Yang terjadi, barangkali, bukanlah sekadar kemunafikan
orang-orang yang berwenang untuk hidup matinya seseorang. Yang
terjadi barangkali cuma pengambilan jarak antara hakim yang
terhormat di satu pihak dan algojo ataupun penjaga bui yang
kasar di lain pihak, seolah-olah keduanya tak saling bertaut dan
bersatu. Dan mungkin yang timbul kemudian ialah keyakinan baru:
manusia dapat berubah jadi baik, bila ia diperlakukan baik.

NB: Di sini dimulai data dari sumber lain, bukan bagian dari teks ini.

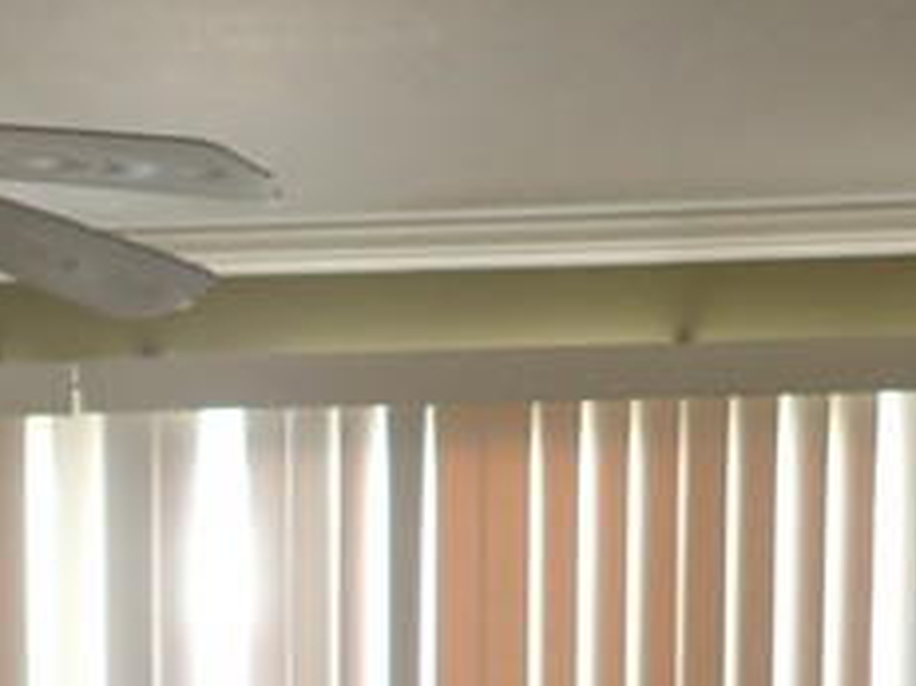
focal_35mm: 130
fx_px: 3438
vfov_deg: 10.8
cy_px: 1170
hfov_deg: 14.9
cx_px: -48
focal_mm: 4.5
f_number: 2
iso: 200
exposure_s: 1/60
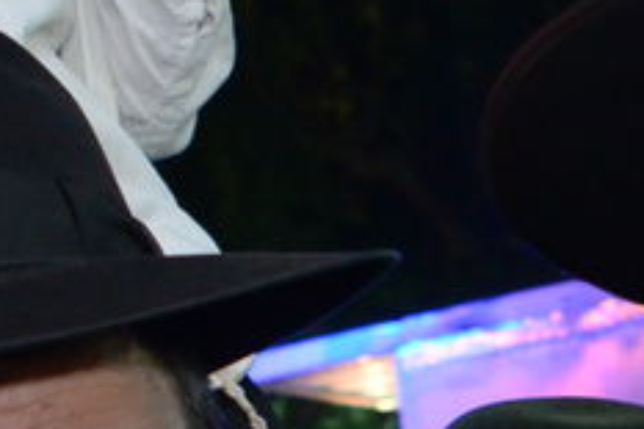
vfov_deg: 6.2
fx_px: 3861
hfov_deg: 9.3
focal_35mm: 216
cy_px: 879
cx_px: 992
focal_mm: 24
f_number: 3.8
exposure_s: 1/60
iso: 2000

Dari situlah lahir penjara dalam semangatnya yang sekarang. Di
Indonesia ia bahkan disebut dengan kata yang sangat halus dan
ramah, "lembaga pemasyarakatan". Kita dengan itu hendak
menyatakan bahwa si jahat dapat dikembalikan ke jalan orang
ramai dan tempat itu seakan sebuah lembaga pendidikan akhlak.

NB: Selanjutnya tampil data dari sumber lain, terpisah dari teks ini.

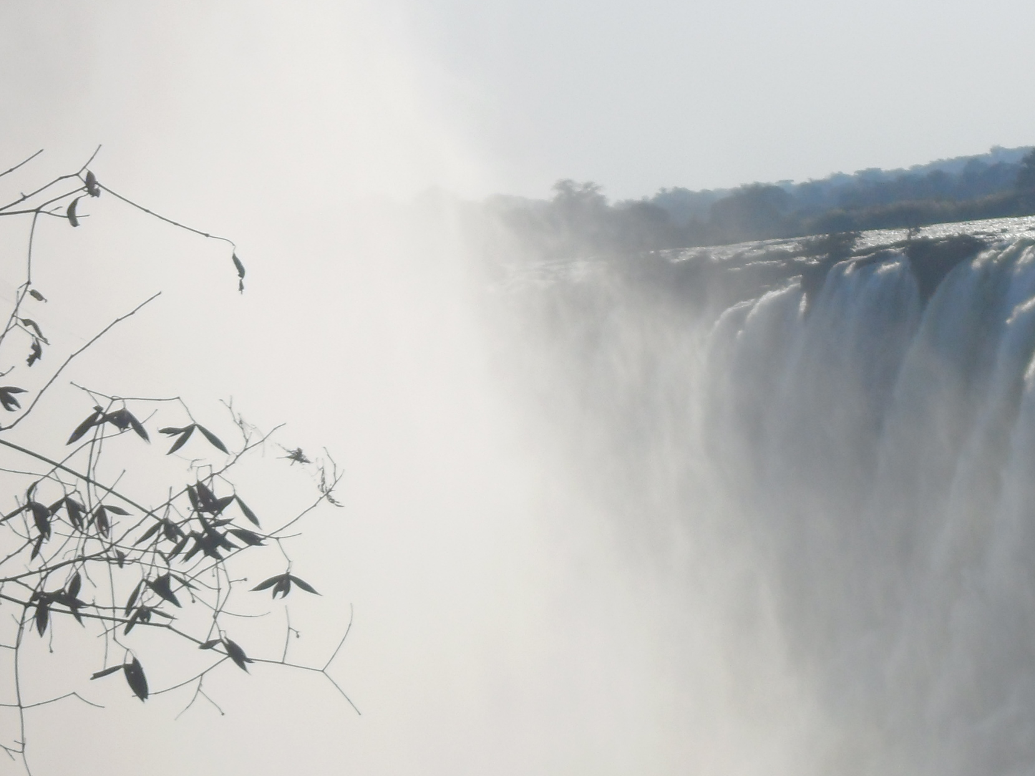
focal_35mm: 137
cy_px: 643
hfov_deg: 14.3
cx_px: 863
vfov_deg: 10.8
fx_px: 4096
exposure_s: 1/350
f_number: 9.8
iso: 100
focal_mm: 13.2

Tapi benarkah? Rupanya tak semua sepaham. Prof. Dr. Hazairin
jelas tidak sepaham. Ahli hukum ini di tahun 1981 punya sebuah
buku yang diterbitkan Bina Aksara, suatu kumpulan tulisan yang
bernama Tujuh Serangkai Tentang Hukum. Artikel pertamanya
berjudul "Negara Tanpa Penjara", dan ia menulis dengan kalimat
yang khas tajam: "Bagaimanapun juga bagusnya peraturan
kepenjaraan, tidak ada orang yang berpikiran halus mau
menyamakannya dan mensetarafkannya dengan suatu lembaga
pendidikan akhlak yang sesungguhnya."
Maka seperti Ivan Illich yang mau membebaskan masyarakat dari
lembaga sekolah, Hazairin juga menulis bahwa "penjara mestilah
dihapuskan". Sebagai alternatif guru besar itu menawarkan satu
sumber: Quran.
Quran, tulis Hazairin, hanya mengenal hukuman mati, hukuman
dera, hukuman denda, hukuman potong anggota badan, hukuman
buang, hukuman qisas atau pembalasan yang bersyarat dan
terbatas, hukuman ta'zir dan kaffarah. Kitab Suci umat Islam
itu, menurut Hazairin, bukannya tak mengenal penjara, malainkan
"tidak mau memilih penjara sebagai alat hukuman".
Dengan semangat polemik yang tinggi, sang profesor memang hendak
menyerukan berlakunya hukum Islam di Indonesia, untuk umat
Islam. Seruannya bisa disanggah dan tafsirannya tentang Quran
(juga tentang Injil dan Torat) bisa diperdebatkan. Namun
pernyataan tentang penjara bergema di saat orang tidak percaya
lagi tentang bromocorah yang bisa pulang ke masyarakat dan sel
bui yang tak jadi sekolah tinggi kriminalitas.